A way to solve the above issue would be to add explicit documentation about inputs and outputs, for example by implementing the Open Provenance Model into the lineage system, which specifies explicit, abstract definitions for interactions between datasets and tasks.

Wait, this suddenly got really complicated, can’t we simply use an existing tool?

Tools

While there are many tools that can help you achieve a well-maintaned lineage, there is not a clear-cut winner, and the advantages of their adoption depend strongly on your current workflow and use case. For many analysts, a simple hand-drawn graph may be enough, and if the collection methods and tasks are highly manual in nature (for example, if the dataset is delivered by email) it may be the best option available.
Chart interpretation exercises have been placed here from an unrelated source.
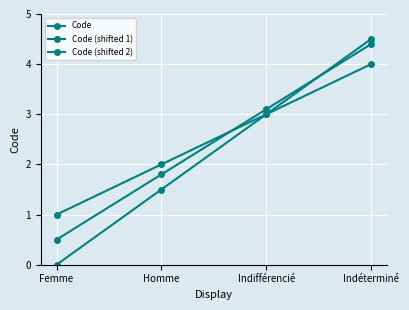

True or false: Code (shifted 1) has a value of 3.1 at Indifférencié.

True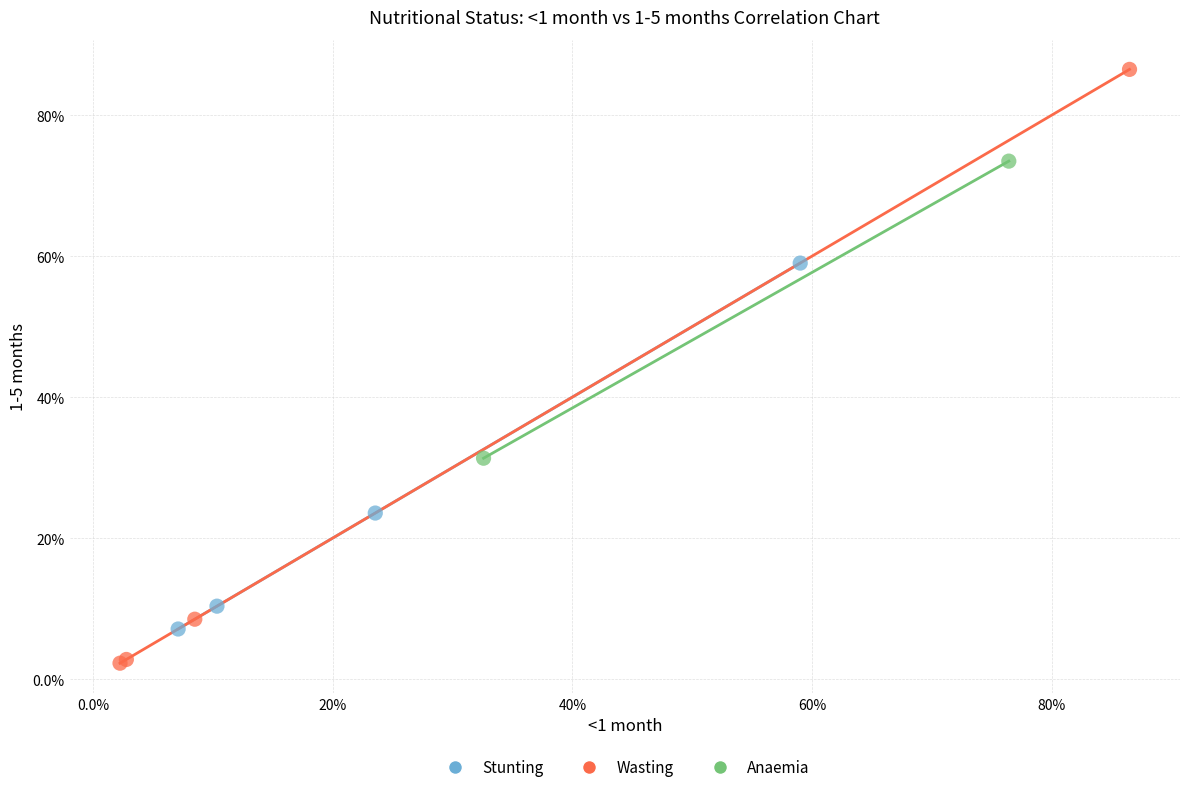

What are all the series names shown in the legend?

Stunting, Wasting, Anaemia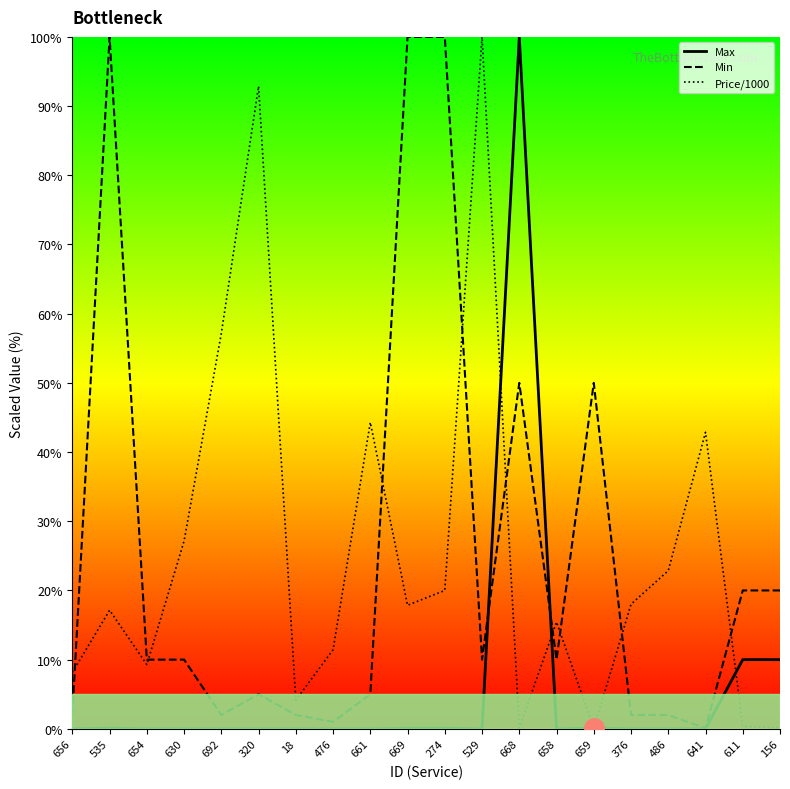

What is the label of the 19th point from the right?

535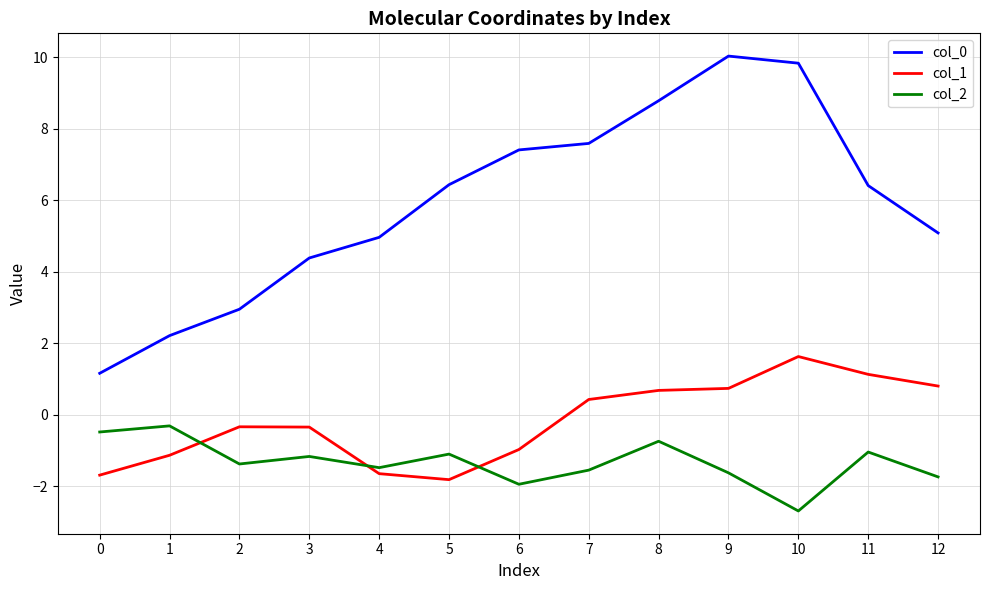

Between 0 and 3, which series saw the biggest shift?

col_0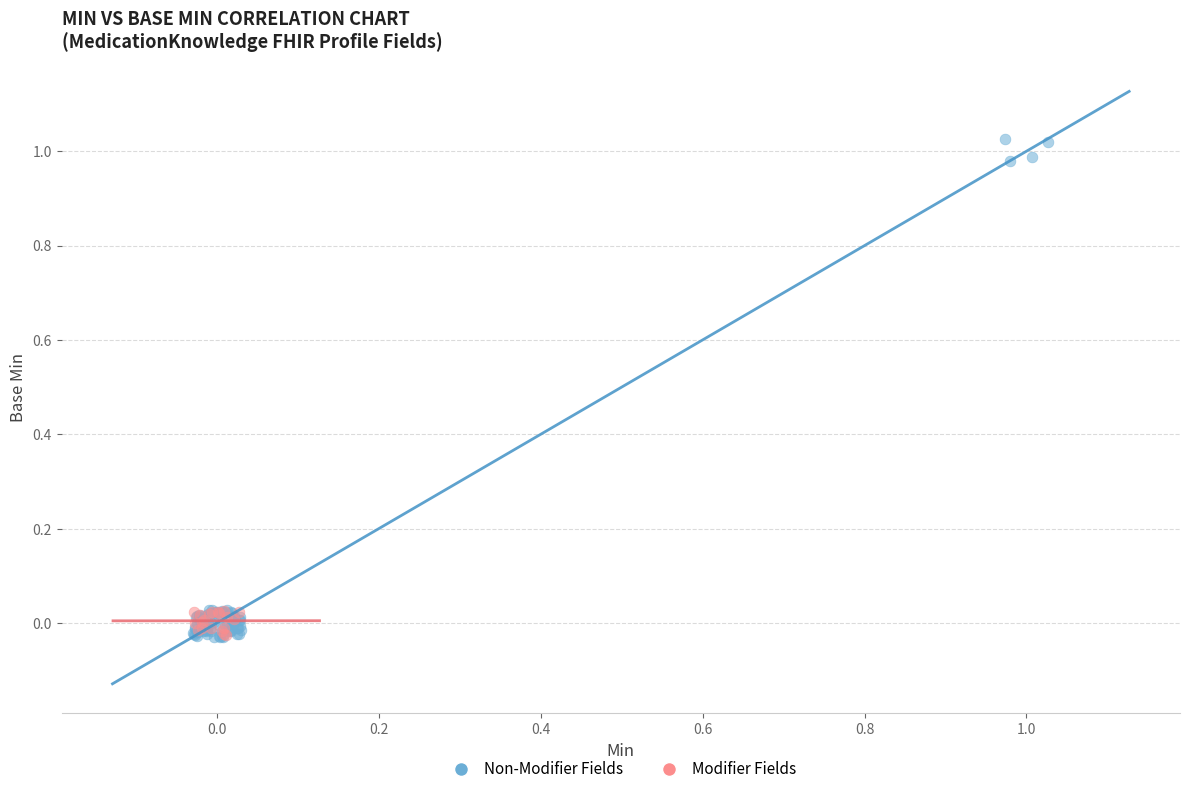

Which series has the largest Y range (max minus min)?

Non-Modifier Fields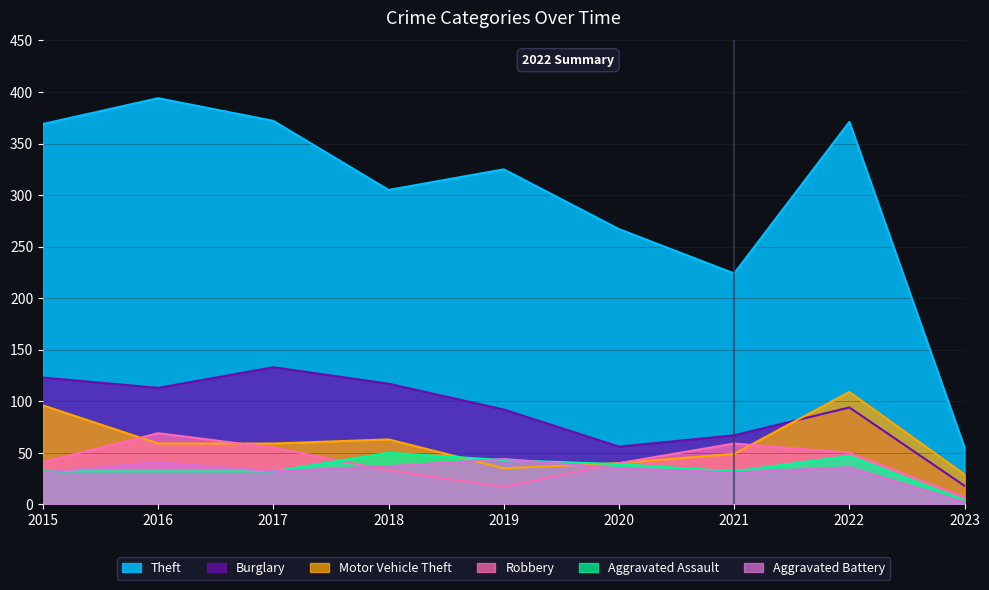

True or false: Motor Vehicle Theft and Aggravated Battery cross at least once.

True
For more sophisticated use cases, as is the case of an enterprise, there are many technology-dependent tools, such as Manta for SQL or Cloudera Navigator for Hadoop. Unfortunately, such solutions require that all of the data transformations are done using a specific technology, or else they may not be registered in the lineage. Furthermore, they are often packaged together with Data Quality and Data Governance solutions, which may be beyond the scope of a simple system or workflow. Furthermore, many tools are still in the development or maturing phase, which poses risks for their adoption.

A Simple Solution

When the use case isn’t simple enough to maintain manually, but not big enough or complex enough to be enterprise-level, or if you are using many different technologies that are not supported by a single lineage tool, maintaining a lineage graph can be a pain, especially if your tasks have many outputs a lot of the time.
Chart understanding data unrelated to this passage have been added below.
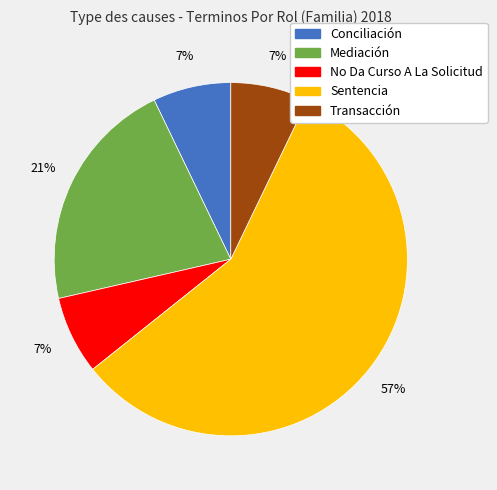

Do Conciliación and Mediación together represent more than half of the pie?

No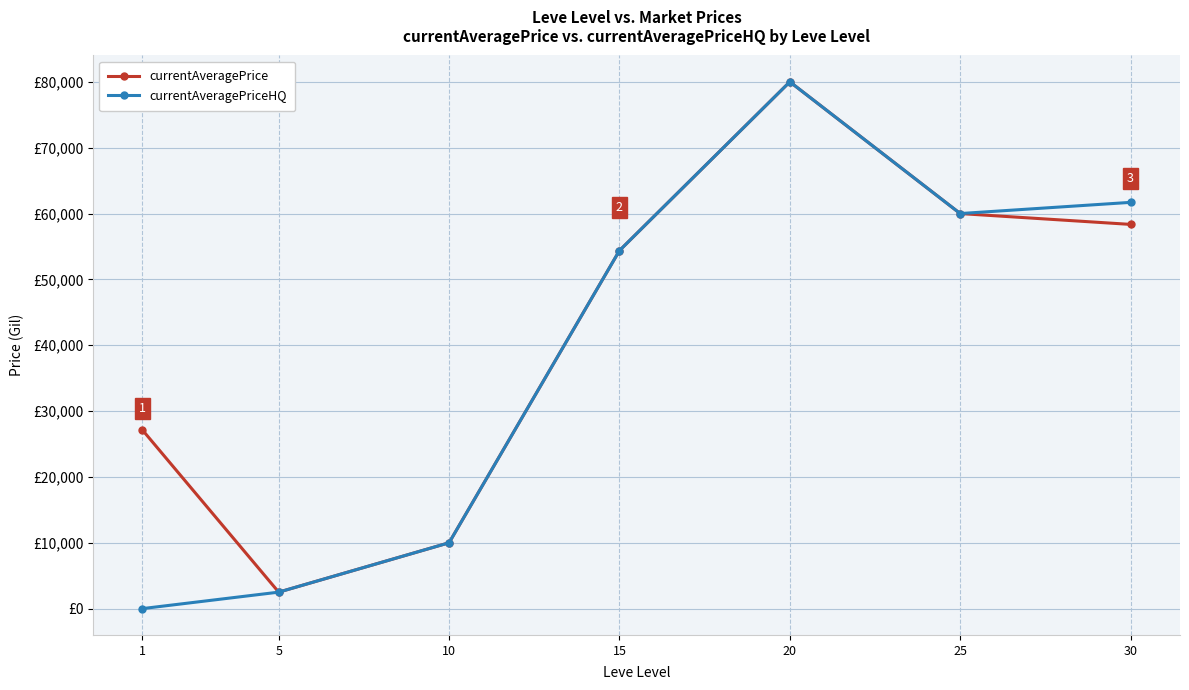

What are all the series names shown in the legend?

currentAveragePrice, currentAveragePriceHQ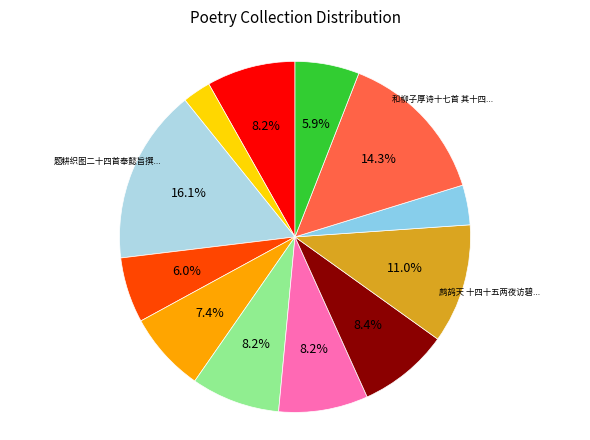

How many slices are in this pie chart?

12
However, by rethinking your tasks and ensuring they are single-output and atomic (that is, independent of any other task execution or dataset but their inputs), you can go from a very obscure, complex lineage graph, to a clear, simple one like this:

Single-Output Lineage

With this graph, because the tasks are single-output, you don’t need to make explicit the relation between inputs and outputs, and the lineage of a specific dataset is simply the collection of nodes and edges that can reach it.
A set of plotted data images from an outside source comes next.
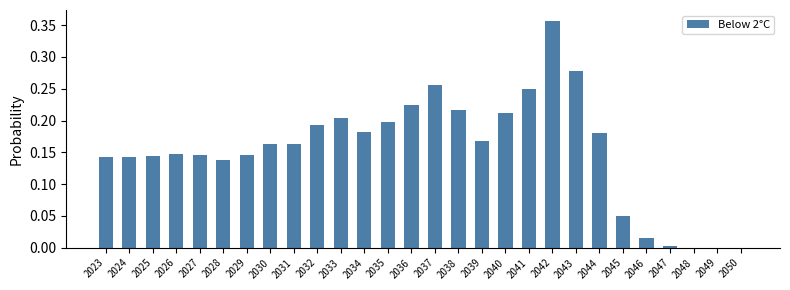

How many data points does each series have?

28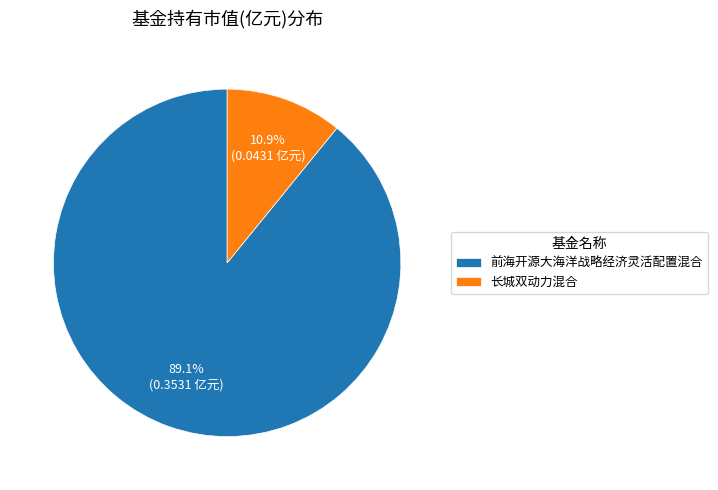

Rank the categories by value from highest to lowest.

前海开源大海洋战略经济灵活配置混合, 长城双动力混合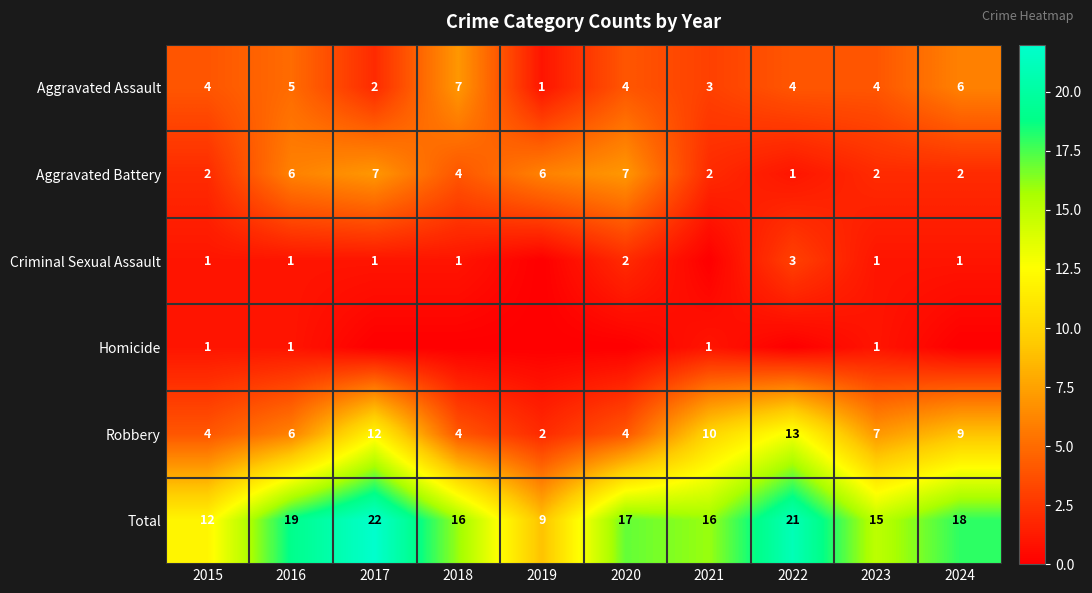

What is the sum of the Total values at 2021 and 2018?

32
Readers with some math experience or training may have noted that the lineage graph in both this and the previous case is a DAG, which endows it with a lot of nice mathematical properties such as topological ordering that make working with it relatively painless. It is also easy to understand the single-output, atomic task as a function, and then the full pipeline can be seen as one or many function compositions, with each lineage an evaluation of these compositions.

The question remains, How do we actually maintain such a graph? For simple use cases, it is enough to build an API or Web service that maintains the graph, adding the necessary nodes and edges. The service could use a graph database as backend, and check that no inconsistencies are inserted (for example, a dataset cannot be output of two different tasks). Then to retrieve the lineage of a dataset one would query the service for such a dataset, and the service could then query the backend. In Datank we are working in such a service, and plan to release it soon as an open-source tool for anyone to use and extend.

In this high-level lineage (also called coarse-grained lineage, as opposed to fine-grained lineage), it is enough to know what each task does and the parameters for each task execution to describe the lineage of a dataset. If the root node of each lineage query is a dataset delivered by the customer, and there is confidence that each task is correctly implemented, data denialism should be harder to justify.

Debugging and Fine-grained Lineage

A more complex use case is when we need to know the specific operation that generated each single datum (for example, a graph of low level operations for each single row). Such low level information would be needed for debugging. That is, if we suspect an output datum to be “wrong”, we would like to know exactly how it came about it, so that we can say where is the faulty operation. Fine-grained lineage is exactly the storing and management of that low level information.

Unfortunately, tools for this are scarce and most of them, such as Newt and Titian are technology-specific and have not materialized in a commercial or open-source product. We could say that fine-grained lineage tools are still in their infancy.